"Sebastian Kurz hat eine Chamäleonstruktur"
Politologe Herfried Münkler über Talente und Schwächen des zukünftigen österreichischen Bundeskanzlers
Berlin-Mitte, Institut für Soziologie, ein Zimmer voller Bücherregale mit Fenster zum Innenhof. Hier lehrt der deutsche Politologe Herfried Münkler, streitbarer Intellektueller, gefeierter Buchautor und außenpolitischer Berater der deutschen Regierung. Der Falter bat ihn zu einem Gespräch über den voraussichtlichen neuen Bundeskanzler Sebastian Kurz, Österreichs Rolle in Europa und die Zukunft der Union.
Falter: Herr Professor Münkler, in Deutschland wird Österreich nach den Wahlen als Land mit radikalem Ruck nach rechts gesehen. Die FPÖ gilt als rechtsextreme Partei. In Österreich sieht man das nicht ganz so aufgeregt. Was ist da Ihrer Meinung nach am 15. Oktober 2017 passiert in Österreich?

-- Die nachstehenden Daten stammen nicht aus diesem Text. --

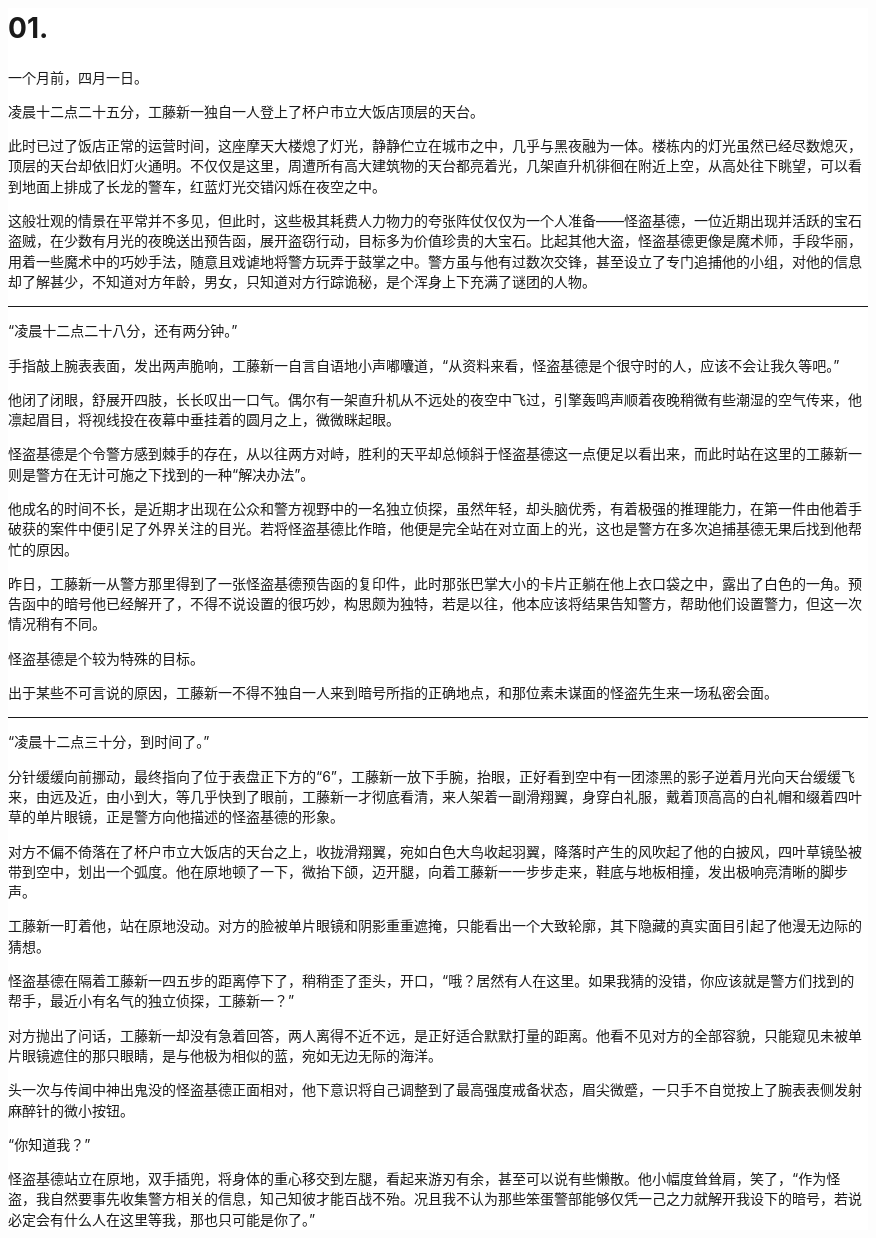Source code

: # 01.

一个月前，四月一日。

 

凌晨十二点二十五分，工藤新一独自一人登上了杯户市立大饭店顶层的天台。

此时已过了饭店正常的运营时间，这座摩天大楼熄了灯光，静静伫立在城市之中，几乎与黑夜融为一体。楼栋内的灯光虽然已经尽数熄灭，顶层的天台却依旧灯火通明。不仅仅是这里，周遭所有高大建筑物的天台都亮着光，几架直升机徘徊在附近上空，从高处往下眺望，可以看到地面上排成了长龙的警车，红蓝灯光交错闪烁在夜空之中。

这般壮观的情景在平常并不多见，但此时，这些极其耗费人力物力的夸张阵仗仅仅为一个人准备——怪盗基德，一位近期出现并活跃的宝石盗贼，在少数有月光的夜晚送出预告函，展开盗窃行动，目标多为价值珍贵的大宝石。比起其他大盗，怪盗基德更像是魔术师，手段华丽，用着一些魔术中的巧妙手法，随意且戏谑地将警方玩弄于鼓掌之中。警方虽与他有过数次交锋，甚至设立了专门追捕他的小组，对他的信息却了解甚少，不知道对方年龄，男女，只知道对方行踪诡秘，是个浑身上下充满了谜团的人物。

 


----------


“凌晨十二点二十八分，还有两分钟。”

手指敲上腕表表面，发出两声脆响，工藤新一自言自语地小声嘟囔道，“从资料来看，怪盗基德是个很守时的人，应该不会让我久等吧。”

他闭了闭眼，舒展开四肢，长长叹出一口气。偶尔有一架直升机从不远处的夜空中飞过，引擎轰鸣声顺着夜晚稍微有些潮湿的空气传来，他凛起眉目，将视线投在夜幕中垂挂着的圆月之上，微微眯起眼。

怪盗基德是个令警方感到棘手的存在，从以往两方对峙，胜利的天平却总倾斜于怪盗基德这一点便足以看出来，而此时站在这里的工藤新一则是警方在无计可施之下找到的一种“解决办法”。

他成名的时间不长，是近期才出现在公众和警方视野中的一名独立侦探，虽然年轻，却头脑优秀，有着极强的推理能力，在第一件由他着手破获的案件中便引足了外界关注的目光。若将怪盗基德比作暗，他便是完全站在对立面上的光，这也是警方在多次追捕基德无果后找到他帮忙的原因。

昨日，工藤新一从警方那里得到了一张怪盗基德预告函的复印件，此时那张巴掌大小的卡片正躺在他上衣口袋之中，露出了白色的一角。预告函中的暗号他已经解开了，不得不说设置的很巧妙，构思颇为独特，若是以往，他本应该将结果告知警方，帮助他们设置警力，但这一次情况稍有不同。

怪盗基德是个较为特殊的目标。

出于某些不可言说的原因，工藤新一不得不独自一人来到暗号所指的正确地点，和那位素未谋面的怪盗先生来一场私密会面。

 


----------


“凌晨十二点三十分，到时间了。”

分针缓缓向前挪动，最终指向了位于表盘正下方的“6”，工藤新一放下手腕，抬眼，正好看到空中有一团漆黑的影子逆着月光向天台缓缓飞来，由远及近，由小到大，等几乎快到了眼前，工藤新一才彻底看清，来人架着一副滑翔翼，身穿白礼服，戴着顶高高的白礼帽和缀着四叶草的单片眼镜，正是警方向他描述的怪盗基德的形象。

对方不偏不倚落在了杯户市立大饭店的天台之上，收拢滑翔翼，宛如白色大鸟收起羽翼，降落时产生的风吹起了他的白披风，四叶草镜坠被带到空中，划出一个弧度。他在原地顿了一下，微抬下颌，迈开腿，向着工藤新一一步步走来，鞋底与地板相撞，发出极响亮清晰的脚步声。

工藤新一盯着他，站在原地没动。对方的脸被单片眼镜和阴影重重遮掩，只能看出一个大致轮廓，其下隐藏的真实面目引起了他漫无边际的猜想。

怪盗基德在隔着工藤新一四五步的距离停下了，稍稍歪了歪头，开口，“哦？居然有人在这里。如果我猜的没错，你应该就是警方们找到的帮手，最近小有名气的独立侦探，工藤新一？”

对方抛出了问话，工藤新一却没有急着回答，两人离得不近不远，是正好适合默默打量的距离。他看不见对方的全部容貌，只能窥见未被单片眼镜遮住的那只眼睛，是与他极为相似的蓝，宛如无边无际的海洋。

头一次与传闻中神出鬼没的怪盗基德正面相对，他下意识将自己调整到了最高强度戒备状态，眉尖微蹙，一只手不自觉按上了腕表表侧发射麻醉针的微小按钮。

“你知道我？”

怪盗基德站立在原地，双手插兜，将身体的重心移交到左腿，看起来游刃有余，甚至可以说有些懒散。他小幅度耸耸肩，笑了，“作为怪盗，我自然要事先收集警方相关的信息，知己知彼才能百战不殆。况且我不认为那些笨蛋警部能够仅凭一己之力就解开我设下的暗号，若说必定会有什么人在这里等我，那也只可能是你了。”
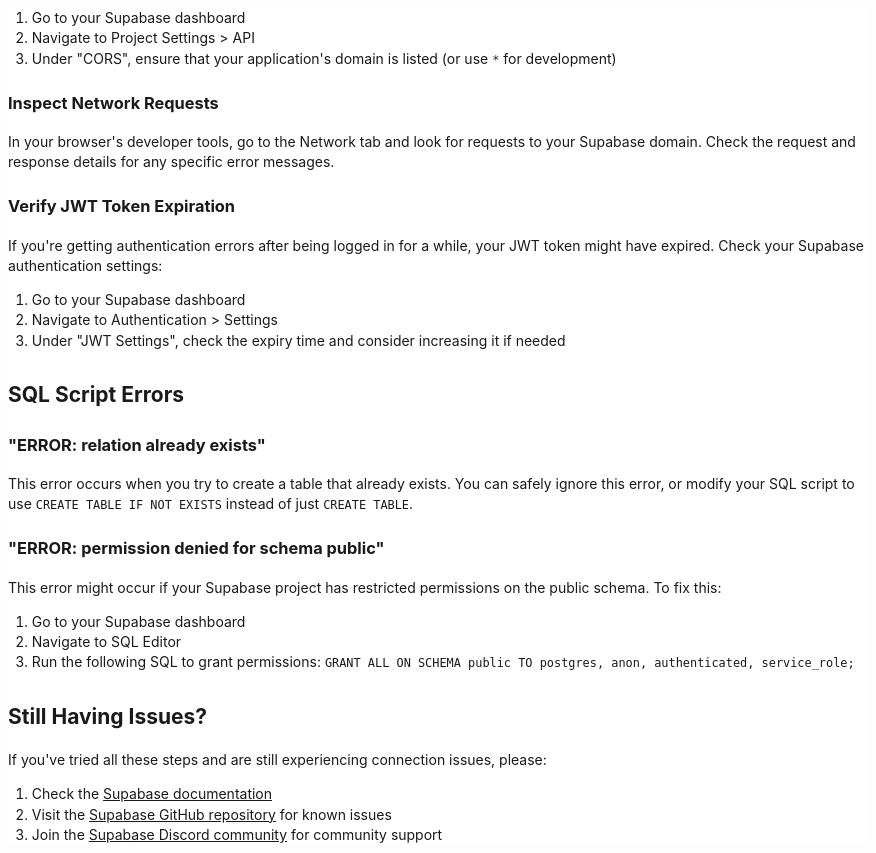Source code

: 1. Go to your Supabase dashboard
2. Navigate to Project Settings > API
3. Under "CORS", ensure that your application's domain is listed (or use `*` for development)

### Inspect Network Requests

In your browser's developer tools, go to the Network tab and look for requests to your Supabase domain. Check the request and response details for any specific error messages.

### Verify JWT Token Expiration

If you're getting authentication errors after being logged in for a while, your JWT token might have expired. Check your Supabase authentication settings:

1. Go to your Supabase dashboard
2. Navigate to Authentication > Settings
3. Under "JWT Settings", check the expiry time and consider increasing it if needed

## SQL Script Errors

### "ERROR: relation already exists"

This error occurs when you try to create a table that already exists. You can safely ignore this error, or modify your SQL script to use `CREATE TABLE IF NOT EXISTS` instead of just `CREATE TABLE`.

### "ERROR: permission denied for schema public"

This error might occur if your Supabase project has restricted permissions on the public schema. To fix this:

1. Go to your Supabase dashboard
2. Navigate to SQL Editor
3. Run the following SQL to grant permissions: `GRANT ALL ON SCHEMA public TO postgres, anon, authenticated, service_role;`

## Still Having Issues?

If you've tried all these steps and are still experiencing connection issues, please:

1. Check the [Supabase documentation](https://supabase.com/docs)
2. Visit the [Supabase GitHub repository](https://github.com/supabase/supabase) for known issues
3. Join the [Supabase Discord community](https://discord.supabase.com) for community support 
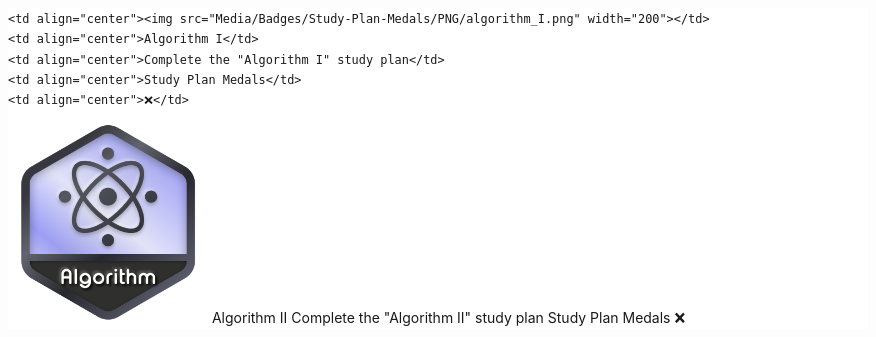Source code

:     <td align="center"><img src="Media/Badges/Study-Plan-Medals/PNG/algorithm_I.png" width="200"></td>
    <td align="center">Algorithm I</td>
    <td align="center">Complete the "Algorithm I" study plan</td>
    <td align="center">Study Plan Medals</td>
    <td align="center">❌</td>
  </tr>
  <tr>
    <td align="center"><img src="Media/Badges/Study-Plan-Medals/PNG/algorithm_II.png" width="200"></td>
    <td align="center">Algorithm II</td>
    <td align="center">Complete the "Algorithm II" study plan</td>
    <td align="center">Study Plan Medals</td>
    <td align="center">❌</td>
  </tr>
  <tr>
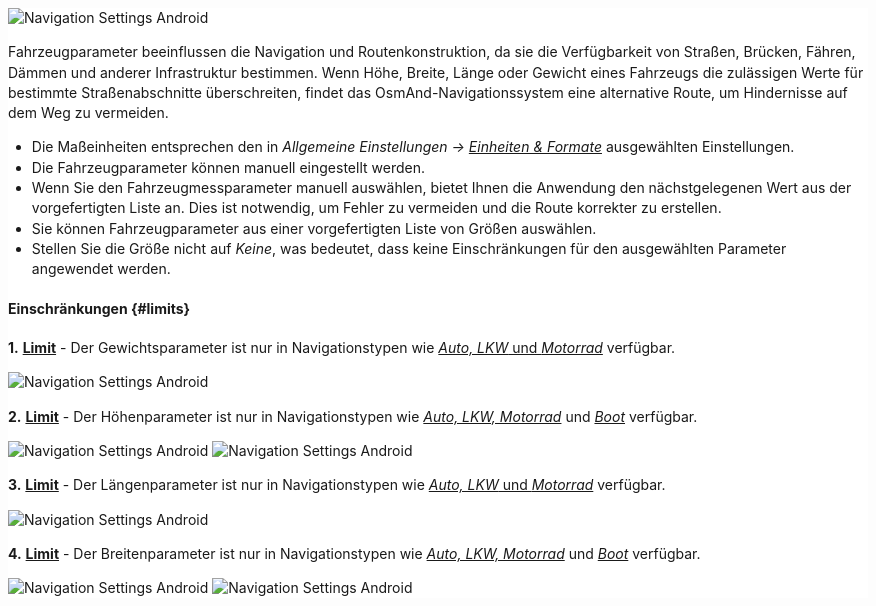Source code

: ![Navigation Settings Android](@site/static/img/navigation/navigation_settings_sizes2_ios.png)

</TabItem>

</Tabs>

Fahrzeugparameter beeinflussen die Navigation und Routenkonstruktion, da sie die Verfügbarkeit von Straßen, Brücken, Fähren, Dämmen und anderer Infrastruktur bestimmen. Wenn Höhe, Breite, Länge oder Gewicht eines Fahrzeugs die zulässigen Werte für bestimmte Straßenabschnitte überschreiten, findet das OsmAnd-Navigationssystem eine alternative Route, um Hindernisse auf dem Weg zu vermeiden.

- Die Maßeinheiten entsprechen den in *Allgemeine Einstellungen → [Einheiten & Formate](../../personal/profiles.md#units--formats)* ausgewählten Einstellungen.
- Die Fahrzeugparameter können manuell eingestellt werden.
- Wenn Sie den Fahrzeugmessparameter manuell auswählen, bietet Ihnen die Anwendung den nächstgelegenen Wert aus der vorgefertigten Liste an. Dies ist notwendig, um Fehler zu vermeiden und die Route korrekter zu erstellen.
- Sie können Fahrzeugparameter aus einer vorgefertigten Liste von Größen auswählen.
- Stellen Sie die Größe nicht auf *Keine*, was bedeutet, dass keine Einschränkungen für den ausgewählten Parameter angewendet werden.

#### Einschränkungen {#limits}

**1.** [**<Translate android="true" ids="routing_attr_weight_name"/> Limit**](https://wiki.openstreetmap.org/wiki/Key:maxweight) - <Translate android="true" ids="weight_limit_description"/> Der Gewichtsparameter ist nur in Navigationstypen wie [*Auto, LKW* und *Motorrad*](../../navigation/routing/car-based-routing.md) verfügbar.

![Navigation Settings Android](@site/static/img/navigation/navigation_settings_weight_andr.png)

**2.** [**<Translate android="true" ids="routing_attr_height_name"/> Limit**](https://wiki.openstreetmap.org/wiki/Key:maxheight) - <Translate android="true" ids="height_limit_description"/> Der Höhenparameter ist nur in Navigationstypen wie *[Auto, LKW, Motorrad](../../navigation/routing/car-based-routing.md)* und *[Boot](../../navigation/routing/boat-navigation.md)* verfügbar.

![Navigation Settings Android](@site/static/img/navigation/navigation_settings_height_andr.png)
![Navigation Settings Android](@site/static/img/navigation/navigation_settings_height_boat_andr.png)

**3.** [**<Translate android="true" ids="routing_attr_length_name"/> Limit**](https://wiki.openstreetmap.org/wiki/Key:maxlength) - <Translate android="true" ids="lenght_limit_description"/> Der Längenparameter ist nur in Navigationstypen wie [*Auto, LKW* und *Motorrad*](../../navigation/routing/car-based-routing.md) verfügbar.

![Navigation Settings Android](@site/static/img/navigation/navigation_settings_length_andr.png)

**4.** [**<Translate android="true" ids="routing_attr_width_name"/> Limit**](https://wiki.openstreetmap.org/wiki/Key:maxwidth) - <Translate android="true" ids="width_limit_description"/> Der Breitenparameter ist nur in Navigationstypen wie *[Auto, LKW, Motorrad](../../navigation/routing/car-based-routing.md)* und *[Boot](../../navigation/routing/boat-navigation.md)* verfügbar.

![Navigation Settings Android](@site/static/img/navigation/navigation_settings_width_andr.png)
![Navigation Settings Android](@site/static/img/navigation/navigation_settings_width_boat_andr.png)
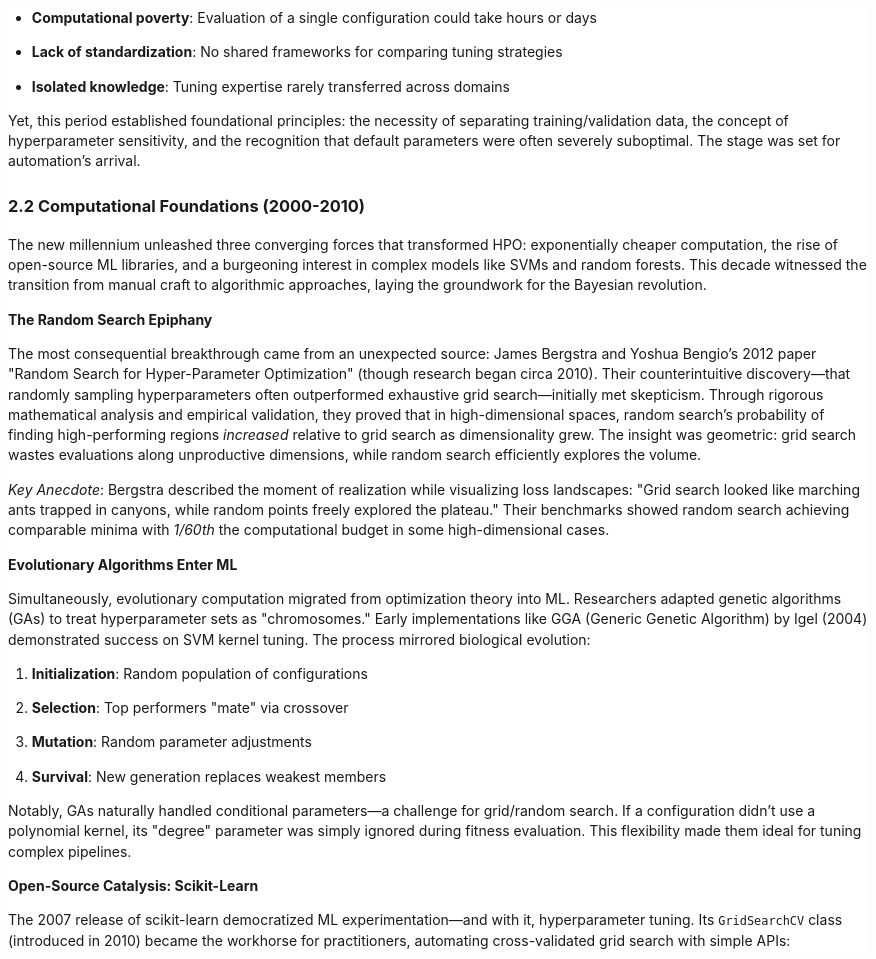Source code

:-   **Computational poverty**: Evaluation of a single configuration could take hours or days

-   **Lack of standardization**: No shared frameworks for comparing tuning strategies

-   **Isolated knowledge**: Tuning expertise rarely transferred across domains

Yet, this period established foundational principles: the necessity of separating training/validation data, the concept of hyperparameter sensitivity, and the recognition that default parameters were often severely suboptimal. The stage was set for automation’s arrival.

### 2.2 Computational Foundations (2000-2010)

The new millennium unleashed three converging forces that transformed HPO: exponentially cheaper computation, the rise of open-source ML libraries, and a burgeoning interest in complex models like SVMs and random forests. This decade witnessed the transition from manual craft to algorithmic approaches, laying the groundwork for the Bayesian revolution.

**The Random Search Epiphany**  

The most consequential breakthrough came from an unexpected source: James Bergstra and Yoshua Bengio’s 2012 paper "Random Search for Hyper-Parameter Optimization" (though research began circa 2010). Their counterintuitive discovery—that randomly sampling hyperparameters often outperformed exhaustive grid search—initially met skepticism. Through rigorous mathematical analysis and empirical validation, they proved that in high-dimensional spaces, random search’s probability of finding high-performing regions *increased* relative to grid search as dimensionality grew. The insight was geometric: grid search wastes evaluations along unproductive dimensions, while random search efficiently explores the volume.

*Key Anecdote*: Bergstra described the moment of realization while visualizing loss landscapes: "Grid search looked like marching ants trapped in canyons, while random points freely explored the plateau." Their benchmarks showed random search achieving comparable minima with *1/60th* the computational budget in some high-dimensional cases.

**Evolutionary Algorithms Enter ML**  

Simultaneously, evolutionary computation migrated from optimization theory into ML. Researchers adapted genetic algorithms (GAs) to treat hyperparameter sets as "chromosomes." Early implementations like GGA (Generic Genetic Algorithm) by Igel (2004) demonstrated success on SVM kernel tuning. The process mirrored biological evolution:

1.  **Initialization**: Random population of configurations

2.  **Selection**: Top performers "mate" via crossover

3.  **Mutation**: Random parameter adjustments

4.  **Survival**: New generation replaces weakest members

Notably, GAs naturally handled conditional parameters—a challenge for grid/random search. If a configuration didn’t use a polynomial kernel, its "degree" parameter was simply ignored during fitness evaluation. This flexibility made them ideal for tuning complex pipelines.

**Open-Source Catalysis: Scikit-Learn**  

The 2007 release of scikit-learn democratized ML experimentation—and with it, hyperparameter tuning. Its `GridSearchCV` class (introduced in 2010) became the workhorse for practitioners, automating cross-validated grid search with simple APIs:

Herfried Münkler: Ich neige natürlich zu einer gewissen Gelassenheit, weil die Republik Österreich seit bald einem Jahrhundert nicht mehr das Gewicht hat, das einstmals das Habsburgerreich hatte. Die Österreicher müssen selbst wissen, ob sie sich den Visegrád-Staaten annähern wollen und deren fünftes Mitglied sein wollen oder nicht. Man wird sehen, ob Heinz-Christian Strache jetzt wirklich Kreide geschluckt hat oder ob es nur eine Verstellung war. Aber der eigentliche Akteur ist ja die ÖVP, und ich glaube, dass Sebastian Kurz intelligent genug ist zu wissen, dass eine Politik, die antieuropäische Züge hat, letzten Endes auch das Gewicht Österreichs innerhalb der EU deutlich vermindern wird.